EXERCISE PROMPT » Return the data in full, exactly as it was written.

THE RECORDS »
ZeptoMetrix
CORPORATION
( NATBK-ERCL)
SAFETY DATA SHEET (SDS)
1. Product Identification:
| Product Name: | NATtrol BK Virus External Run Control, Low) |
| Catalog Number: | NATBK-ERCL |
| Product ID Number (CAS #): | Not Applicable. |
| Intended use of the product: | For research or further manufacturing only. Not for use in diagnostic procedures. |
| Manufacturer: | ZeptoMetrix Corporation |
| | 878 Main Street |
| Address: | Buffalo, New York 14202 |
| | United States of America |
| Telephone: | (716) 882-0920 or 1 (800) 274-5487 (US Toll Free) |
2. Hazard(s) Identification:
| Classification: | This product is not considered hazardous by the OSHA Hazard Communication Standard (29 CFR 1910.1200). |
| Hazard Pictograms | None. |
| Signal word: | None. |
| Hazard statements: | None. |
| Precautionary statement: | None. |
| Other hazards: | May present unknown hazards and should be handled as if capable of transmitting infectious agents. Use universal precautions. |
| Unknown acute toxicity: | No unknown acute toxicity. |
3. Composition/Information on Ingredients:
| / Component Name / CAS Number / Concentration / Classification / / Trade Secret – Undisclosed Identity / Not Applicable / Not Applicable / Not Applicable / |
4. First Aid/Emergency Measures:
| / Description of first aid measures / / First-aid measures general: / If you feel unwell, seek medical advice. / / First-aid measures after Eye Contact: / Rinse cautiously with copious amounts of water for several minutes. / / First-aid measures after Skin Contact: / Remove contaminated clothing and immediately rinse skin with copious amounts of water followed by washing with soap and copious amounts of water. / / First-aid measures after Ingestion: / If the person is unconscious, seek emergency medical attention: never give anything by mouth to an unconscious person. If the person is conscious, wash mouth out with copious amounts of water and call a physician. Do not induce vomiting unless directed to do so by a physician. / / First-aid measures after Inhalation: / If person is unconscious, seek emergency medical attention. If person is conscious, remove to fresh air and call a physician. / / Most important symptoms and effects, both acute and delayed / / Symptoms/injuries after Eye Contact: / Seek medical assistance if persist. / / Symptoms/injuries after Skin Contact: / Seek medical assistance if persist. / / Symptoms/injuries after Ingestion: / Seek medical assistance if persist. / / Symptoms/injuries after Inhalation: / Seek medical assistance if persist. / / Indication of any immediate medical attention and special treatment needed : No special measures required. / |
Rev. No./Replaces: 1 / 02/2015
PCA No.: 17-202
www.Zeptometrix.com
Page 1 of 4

YOUR RESPONSE »
ZeptoMetrix
CORPORATION
( NATBK-ERCL)
SAFETY DATA SHEET (SDS)
1. Product Identification:
| Product Name: | NATtrol BK Virus External Run Control, Low) |
| Catalog Number: | NATBK-ERCL |
| Product ID Number (CAS #): | Not Applicable. |
| Intended use of the product: | For research or further manufacturing only. Not for use in diagnostic procedures. |
| Manufacturer: | ZeptoMetrix Corporation |
| | 878 Main Street |
| Address: | Buffalo, New York 14202 |
| | United States of America |
| Telephone: | (716) 882-0920 or 1 (800) 274-5487 (US Toll Free) |
2. Hazard(s) Identification:
| Classification: | This product is not considered hazardous by the OSHA Hazard Communication Standard (29 CFR 1910.1200). |
| Hazard Pictograms | None. |
| Signal word: | None. |
| Hazard statements: | None. |
| Precautionary statement: | None. |
| Other hazards: | May present unknown hazards and should be handled as if capable of transmitting infectious agents. Use universal precautions. |
| Unknown acute toxicity: | No unknown acute toxicity. |
3. Composition/Information on Ingredients:
| / Component Name / CAS Number / Concentration / Classification / / Trade Secret – Undisclosed Identity / Not Applicable / Not Applicable / Not Applicable / |
4. First Aid/Emergency Measures:
| / Description of first aid measures / / First-aid measures general: / If you feel unwell, seek medical advice. / / First-aid measures after Eye Contact: / Rinse cautiously with copious amounts of water for several minutes. / / First-aid measures after Skin Contact: / Remove contaminated clothing and immediately rinse skin with copious amounts of water followed by washing with soap and copious amounts of water. / / First-aid measures after Ingestion: / If the person is unconscious, seek emergency medical attention: never give anything by mouth to an unconscious person. If the person is conscious, wash mouth out with copious amounts of water and call a physician. Do not induce vomiting unless directed to do so by a physician. / / First-aid measures after Inhalation: / If person is unconscious, seek emergency medical attention. If person is conscious, remove to fresh air and call a physician. / / Most important symptoms and effects, both acute and delayed / / Symptoms/injuries after Eye Contact: / Seek medical assistance if persist. / / Symptoms/injuries after Skin Contact: / Seek medical assistance if persist. / / Symptoms/injuries after Ingestion: / Seek medical assistance if persist. / / Symptoms/injuries after Inhalation: / Seek medical assistance if persist. / / Indication of any immediate medical attention and special treatment needed : No special measures required. / |
Rev. No./Replaces: 1 / 02/2015
PCA No.: 17-202
www.Zeptometrix.com
Page 1 of 4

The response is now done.